**EXERCISE DETAILS**
Wherever an image appears in the data, omit it and copy all the remaining text word for word.

[MATERIAL FOR THIS TASK]

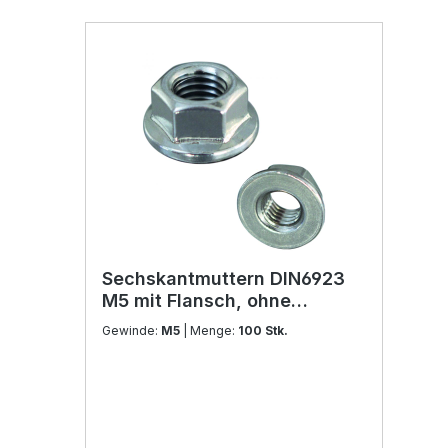
Sechskantmuttern DIN6923
M5 mit Flansch, ohne
Sperrverzahnung Edelstahl
Gewinde:
M5
| Menge:
100 Stk.
V2A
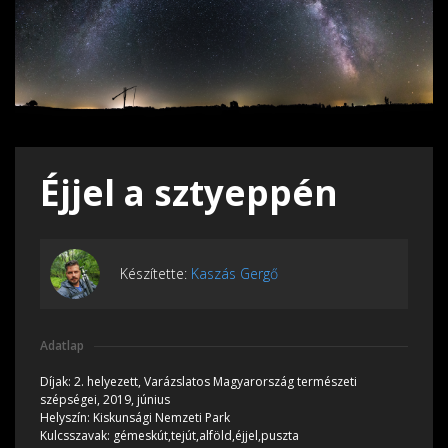
Éjjel a sztyeppén
Készítette:
Kaszás Gergő
Adatlap
Díjak:
2. helyezett, Varázslatos Magyarország természeti
szépségei, 2019, június
Helyszín:
Kiskunsági Nemzeti Park
Kulcsszavak:
gémeskút,tejút,alföld,éjjel,puszta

[/MATERIAL FOR THIS TASK]

**OUTPUT OF THE TASK**
Sechskantmuttern DIN6923
M5 mit Flansch, ohne
Sperrverzahnung Edelstahl
Gewinde:
M5
| Menge:
100 Stk.
V2A
Éjjel a sztyeppén
Készítette:
Kaszás Gergő
Adatlap
Díjak:
2. helyezett, Varázslatos Magyarország természeti
szépségei, 2019, június
Helyszín:
Kiskunsági Nemzeti Park
Kulcsszavak:
gémeskút,tejút,alföld,éjjel,puszta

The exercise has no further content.